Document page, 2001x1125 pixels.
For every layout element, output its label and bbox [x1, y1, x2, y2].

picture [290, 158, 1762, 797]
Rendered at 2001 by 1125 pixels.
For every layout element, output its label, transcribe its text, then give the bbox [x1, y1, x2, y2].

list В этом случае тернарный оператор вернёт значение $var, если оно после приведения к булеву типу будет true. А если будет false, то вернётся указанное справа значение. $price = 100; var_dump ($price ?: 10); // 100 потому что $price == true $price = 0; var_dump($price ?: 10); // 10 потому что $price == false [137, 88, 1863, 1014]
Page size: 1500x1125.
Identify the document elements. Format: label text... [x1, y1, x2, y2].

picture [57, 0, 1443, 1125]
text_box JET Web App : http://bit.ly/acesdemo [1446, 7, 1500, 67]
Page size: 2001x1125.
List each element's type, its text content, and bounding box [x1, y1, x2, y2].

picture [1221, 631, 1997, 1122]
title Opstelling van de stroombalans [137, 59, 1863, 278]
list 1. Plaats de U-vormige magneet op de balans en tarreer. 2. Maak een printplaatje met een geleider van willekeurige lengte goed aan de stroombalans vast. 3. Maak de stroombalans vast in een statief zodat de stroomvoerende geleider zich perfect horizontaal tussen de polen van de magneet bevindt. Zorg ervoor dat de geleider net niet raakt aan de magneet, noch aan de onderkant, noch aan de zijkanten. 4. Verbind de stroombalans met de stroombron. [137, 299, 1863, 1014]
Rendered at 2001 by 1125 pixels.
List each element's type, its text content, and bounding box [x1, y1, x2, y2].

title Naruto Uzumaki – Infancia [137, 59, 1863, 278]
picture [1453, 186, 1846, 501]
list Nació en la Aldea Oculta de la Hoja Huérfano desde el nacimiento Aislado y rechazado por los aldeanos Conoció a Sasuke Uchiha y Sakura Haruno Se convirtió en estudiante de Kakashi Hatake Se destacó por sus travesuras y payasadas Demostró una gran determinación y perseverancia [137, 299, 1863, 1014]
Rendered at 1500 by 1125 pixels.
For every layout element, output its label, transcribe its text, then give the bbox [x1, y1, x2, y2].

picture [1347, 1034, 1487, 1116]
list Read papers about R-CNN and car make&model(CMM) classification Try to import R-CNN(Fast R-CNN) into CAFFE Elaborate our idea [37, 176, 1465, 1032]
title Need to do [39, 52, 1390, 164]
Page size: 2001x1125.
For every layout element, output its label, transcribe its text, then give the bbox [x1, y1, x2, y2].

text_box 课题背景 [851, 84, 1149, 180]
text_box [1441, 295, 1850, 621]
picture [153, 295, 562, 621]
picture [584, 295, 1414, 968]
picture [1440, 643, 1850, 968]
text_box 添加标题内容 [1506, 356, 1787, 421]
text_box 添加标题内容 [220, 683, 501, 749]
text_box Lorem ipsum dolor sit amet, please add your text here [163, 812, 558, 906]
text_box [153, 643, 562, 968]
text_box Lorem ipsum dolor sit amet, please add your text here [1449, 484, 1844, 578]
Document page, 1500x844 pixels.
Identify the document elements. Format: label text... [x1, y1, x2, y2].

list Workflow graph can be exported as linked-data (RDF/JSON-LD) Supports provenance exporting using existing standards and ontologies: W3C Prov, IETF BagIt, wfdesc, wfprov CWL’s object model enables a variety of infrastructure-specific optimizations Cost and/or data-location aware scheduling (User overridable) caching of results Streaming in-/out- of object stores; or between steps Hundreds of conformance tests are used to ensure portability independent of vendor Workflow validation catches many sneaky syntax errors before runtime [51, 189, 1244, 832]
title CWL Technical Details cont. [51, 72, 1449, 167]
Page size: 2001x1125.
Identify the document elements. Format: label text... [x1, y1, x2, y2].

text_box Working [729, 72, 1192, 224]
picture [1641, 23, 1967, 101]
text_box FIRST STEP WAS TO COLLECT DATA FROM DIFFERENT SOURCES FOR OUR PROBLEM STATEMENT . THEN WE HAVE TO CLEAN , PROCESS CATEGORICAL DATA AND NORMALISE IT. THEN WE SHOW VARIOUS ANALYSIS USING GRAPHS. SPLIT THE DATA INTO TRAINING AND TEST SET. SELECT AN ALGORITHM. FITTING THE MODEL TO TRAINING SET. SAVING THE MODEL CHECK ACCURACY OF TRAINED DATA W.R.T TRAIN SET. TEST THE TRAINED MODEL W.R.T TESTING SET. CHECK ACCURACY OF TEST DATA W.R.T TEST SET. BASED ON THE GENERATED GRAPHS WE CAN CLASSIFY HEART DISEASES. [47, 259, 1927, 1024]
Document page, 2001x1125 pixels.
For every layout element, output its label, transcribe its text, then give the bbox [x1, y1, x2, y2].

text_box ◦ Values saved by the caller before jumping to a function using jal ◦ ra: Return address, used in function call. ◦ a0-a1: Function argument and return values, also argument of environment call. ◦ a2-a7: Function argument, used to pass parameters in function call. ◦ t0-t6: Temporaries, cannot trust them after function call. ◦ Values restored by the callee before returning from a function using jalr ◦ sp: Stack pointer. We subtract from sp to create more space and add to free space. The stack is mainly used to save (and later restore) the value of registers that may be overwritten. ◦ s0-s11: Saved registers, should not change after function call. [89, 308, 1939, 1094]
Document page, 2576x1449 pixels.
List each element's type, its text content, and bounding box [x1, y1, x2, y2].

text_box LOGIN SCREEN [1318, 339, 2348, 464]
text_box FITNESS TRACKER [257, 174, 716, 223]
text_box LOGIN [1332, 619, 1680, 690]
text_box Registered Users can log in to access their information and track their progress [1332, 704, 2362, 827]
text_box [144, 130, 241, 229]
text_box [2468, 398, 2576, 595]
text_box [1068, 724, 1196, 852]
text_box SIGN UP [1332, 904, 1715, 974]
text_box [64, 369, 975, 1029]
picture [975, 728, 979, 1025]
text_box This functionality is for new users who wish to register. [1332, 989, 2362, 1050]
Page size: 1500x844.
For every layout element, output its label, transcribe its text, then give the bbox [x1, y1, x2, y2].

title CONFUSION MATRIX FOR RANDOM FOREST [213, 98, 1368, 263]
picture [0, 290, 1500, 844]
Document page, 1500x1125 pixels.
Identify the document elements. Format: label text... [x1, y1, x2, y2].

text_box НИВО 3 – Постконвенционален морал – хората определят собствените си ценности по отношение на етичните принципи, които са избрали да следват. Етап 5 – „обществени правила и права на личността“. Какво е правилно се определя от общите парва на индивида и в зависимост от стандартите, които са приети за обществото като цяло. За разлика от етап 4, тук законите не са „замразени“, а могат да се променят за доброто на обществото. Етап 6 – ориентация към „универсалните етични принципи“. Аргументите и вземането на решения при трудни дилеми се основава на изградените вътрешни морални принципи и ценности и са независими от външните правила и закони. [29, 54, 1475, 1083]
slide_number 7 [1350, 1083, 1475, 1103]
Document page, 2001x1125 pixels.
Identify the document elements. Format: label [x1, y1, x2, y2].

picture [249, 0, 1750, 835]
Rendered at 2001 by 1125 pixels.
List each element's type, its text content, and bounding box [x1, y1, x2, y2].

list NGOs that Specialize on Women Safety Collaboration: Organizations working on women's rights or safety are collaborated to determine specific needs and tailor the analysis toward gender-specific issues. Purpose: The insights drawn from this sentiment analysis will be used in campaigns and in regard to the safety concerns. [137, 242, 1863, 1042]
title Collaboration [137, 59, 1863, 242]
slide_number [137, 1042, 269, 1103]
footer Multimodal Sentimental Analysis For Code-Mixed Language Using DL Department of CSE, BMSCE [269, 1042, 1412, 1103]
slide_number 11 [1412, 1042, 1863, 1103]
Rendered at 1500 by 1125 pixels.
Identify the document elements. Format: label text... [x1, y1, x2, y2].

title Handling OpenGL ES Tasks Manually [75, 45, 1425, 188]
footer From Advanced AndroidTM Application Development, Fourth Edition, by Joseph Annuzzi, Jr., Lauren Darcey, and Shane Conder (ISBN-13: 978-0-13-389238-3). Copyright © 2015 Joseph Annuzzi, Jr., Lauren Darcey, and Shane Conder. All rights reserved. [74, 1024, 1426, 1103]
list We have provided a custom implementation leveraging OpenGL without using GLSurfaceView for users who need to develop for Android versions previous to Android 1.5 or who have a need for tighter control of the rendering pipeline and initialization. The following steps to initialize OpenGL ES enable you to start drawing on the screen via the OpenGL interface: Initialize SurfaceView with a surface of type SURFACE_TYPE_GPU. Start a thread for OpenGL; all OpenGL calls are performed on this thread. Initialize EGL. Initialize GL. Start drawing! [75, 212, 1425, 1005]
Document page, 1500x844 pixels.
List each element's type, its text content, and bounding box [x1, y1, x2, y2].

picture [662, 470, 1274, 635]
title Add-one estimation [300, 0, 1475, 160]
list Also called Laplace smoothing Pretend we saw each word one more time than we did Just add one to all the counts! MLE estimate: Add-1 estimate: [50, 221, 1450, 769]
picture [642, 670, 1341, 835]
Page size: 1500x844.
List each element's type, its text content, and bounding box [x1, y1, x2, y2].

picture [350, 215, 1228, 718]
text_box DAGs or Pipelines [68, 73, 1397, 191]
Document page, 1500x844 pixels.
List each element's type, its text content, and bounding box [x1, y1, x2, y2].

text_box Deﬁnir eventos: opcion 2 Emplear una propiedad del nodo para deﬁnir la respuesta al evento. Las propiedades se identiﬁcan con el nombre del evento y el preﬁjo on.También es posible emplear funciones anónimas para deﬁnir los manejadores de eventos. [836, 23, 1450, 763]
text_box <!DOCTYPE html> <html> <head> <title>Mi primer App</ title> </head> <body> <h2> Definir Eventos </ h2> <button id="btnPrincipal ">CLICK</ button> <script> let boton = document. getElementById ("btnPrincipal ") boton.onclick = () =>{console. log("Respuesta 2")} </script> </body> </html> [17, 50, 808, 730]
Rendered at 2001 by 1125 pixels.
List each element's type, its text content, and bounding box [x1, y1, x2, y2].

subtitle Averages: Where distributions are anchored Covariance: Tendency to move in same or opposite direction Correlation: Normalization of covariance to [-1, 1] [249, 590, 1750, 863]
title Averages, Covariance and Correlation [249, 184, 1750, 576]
● ● ● ● ● ● ●
_EXERCISE REQUIREMENTS_: Nothing but the lines from the start of the data above through the line with "Page size: 1500x1125." should appear in your answer, copied exactly.

_TASK RESULT_:
Document page, 2001x1125 pixels.
For every layout element, output its label and bbox [x1, y1, x2, y2].

picture [290, 158, 1762, 797]
Rendered at 2001 by 1125 pixels.
For every layout element, output its label, transcribe its text, then give the bbox [x1, y1, x2, y2].

list В этом случае тернарный оператор вернёт значение $var, если оно после приведения к булеву типу будет true. А если будет false, то вернётся указанное справа значение. $price = 100; var_dump ($price ?: 10); // 100 потому что $price == true $price = 0; var_dump($price ?: 10); // 10 потому что $price == false [137, 88, 1863, 1014]
Page size: 1500x1125.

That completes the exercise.